A method of making the antibody or antigen-binding fragment thereof according to any one of claims 14 to 23, or the multi-specific protein according to any one of claims 1-12, wherein the method comprises culturing a host cell comprising the nucleic acid molecule according to claim 24 or the expression vector according to claim 25 under conditions suitable for chain expression of the antibody or protein, and optionally, recovering the antibody or protein from the host cell (or host cell culture medium) .
An immunoconjugate comprising the antibody or antigen-binding fragment thereof according to any one of claims 14 to 23 or the multi-specific protein according to any one of claims 1 to 12.
A pharmaceutical composition or medicament or formulation comprising the antibody or antigen-binding fragment thereof according to any one of claims 14 to 23, or the multi-specific protein according to any one of claims 1 to 12, or the immunoconjugate of claim 28, and optionally a pharmaceutical acceptable supplementary material.

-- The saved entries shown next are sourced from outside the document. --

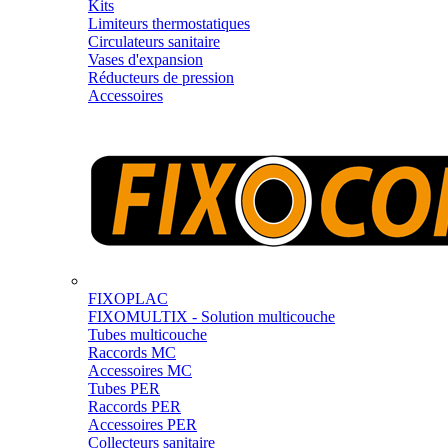
Kits
Limiteurs thermostatiques
Circulateurs sanitaire
Vases d'expansion
Réducteurs de pression
Accessoires
FIXOPLAC
FIXOMULTIX - Solution multicouche
Tubes multicouche
Raccords MC
Accessoires MC
Tubes PER
Raccords PER
Accessoires PER
Collecteurs sanitaire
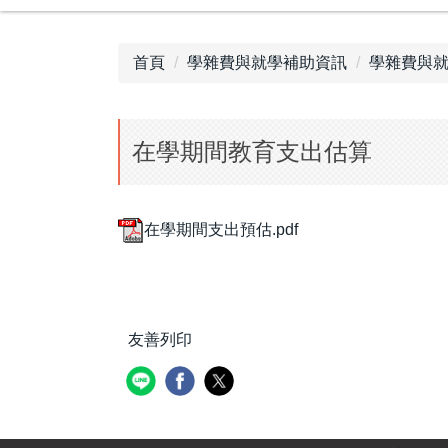
首頁
學雜費與就學補助資訊
學雜費與
在學期間教育支出估算
在學期間支出預估.pdf
友善列印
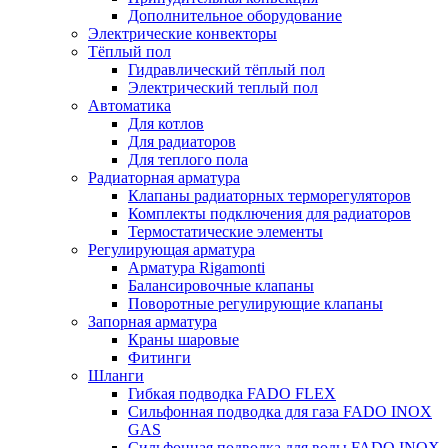
Дополнительное оборудование
Электрические конвекторы
Тёплый пол
Гидравлический тёплый пол
Электрический теплый пол
Автоматика
Для котлов
Для радиаторов
Для теплого пола
Радиаторная арматура
Клапаны радиаторных терморегуляторов
Комплекты подключения для радиаторов
Термостатические элементы
Регулирующая арматура
Арматура Rigamonti
Балансировочные клапаны
Поворотные регулирующие клапаны
Запорная арматура
Краны шаровые
Фитинги
Шланги
Гибкая подводка FADO FLEX
Сильфонная подводка для газа FADO INOX
GAS
Сильфонная подводка для воды FADO INOX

A pharmaceutical combination comprising the antibody or antigen-binding fragment thereof according to any one of claims 14 to 23 or the multi-specific protein according to any one of claims 1 to 12, or the immunoconjugate of claim 28, and one or more additional ingredient useful in the treatment of various diseases, e.g., a prophylactic and/or therapeutic agent, such as a detection agent, an anti-tumor drug, a chemotherapeutic agent, a cytokine, a cytotoxic agent, an antibody of different specificity or functional fragment thereof, a small molecule drug, an immunosuppressant or a detectable label or reporter.

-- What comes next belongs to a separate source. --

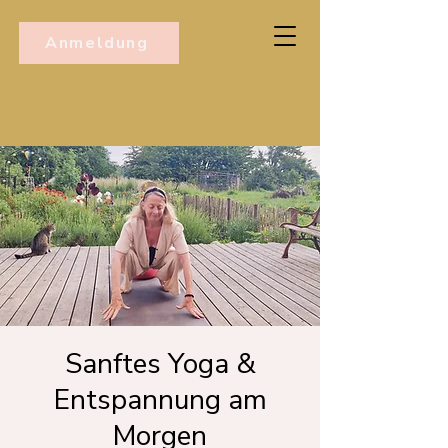
Anmeldung
Sanftes Yoga &
Entspannung am
Morgen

A method of preventing or treating a disorder or disease in a subject in need thereof, comprising administering to the subject an effective amount of the multi-specific protein according to any one of claims 1 to 12; the immunoconjugate of claim 28; the pharmaceutical composition or formulation of claim 29; or the pharmaceutical combination of claim 30.

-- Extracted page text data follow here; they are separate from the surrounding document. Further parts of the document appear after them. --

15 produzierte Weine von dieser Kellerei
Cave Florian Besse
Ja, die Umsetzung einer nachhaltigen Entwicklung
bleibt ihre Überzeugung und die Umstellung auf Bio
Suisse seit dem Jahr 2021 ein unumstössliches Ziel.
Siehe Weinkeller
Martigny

The method according to claim 31, wherein the disorder or disease is a cancer, optionally, solid cancer or hematopoietic cancer, e.g., a cancer of a tissue selected from the group consisting of colon, rectum, cervix, oropharynx, nasopharynx, liver, stomach, head and neck, oral cavity, oesophagus, lip, mouth, tongue, tonsil, nose, throat, salivary gland, sinus, pharynx, larynx, prostate, lung, bladder, skin, kidney, ovary and mesothelium.
The method according to claim 31 or 32, wherein the disorder or disease is a cancer selected from the group consisting of melanoma, metastatic melanoma, renal cell carcinoma, ovarian cancer, lung cancer, small cell lung cancer, non-small cell lung cancer, brain cancer, head and neck cancer, breast cancer (including three-negative breast cancer) , colon cancer, rectal cancer, colorectal cancer, skin cancer, throat cancer, uterine cancer, cervical carcinoma, hepatocellular carcinoma, prostate cancer, pancreatic cancer, gastric cancer, chronic lymphocytic leukemia (CLL) , multiple myeloma, lymphoma and bladder cancer.
The method according to any one of claims 31 to 33, wherein the method further comprises administration in combination with one or more therapies, such as surgery or radiotherapy, or additional agents useful in the treatment of various diseases, e.g., a prophylactic and/or therapeutic agent, such as a detection agent, an anti-tumor drug, a chemotherapeutic agent, a cytokine, a cytotoxic agent, an antibody of different specificity or functional fragment thereof, a small molecule drug, an immunosuppressant or a detectable label or reporter.
A method for detecting the presence of NKp46 in a biological sample comprising

(i) contacting a biological sample with the antibody or antigen-binding fragment thereof according to any one of claims 14 to 23 or the multi-specific protein according to any one of claims 1-12 under the conditions that allow binding to NKp46; and

(ii) detecting whether a complex is formed between the antibody or the multi-specific protein and NKp46;

wherein the formation of a complex indicates the presence of NKp46.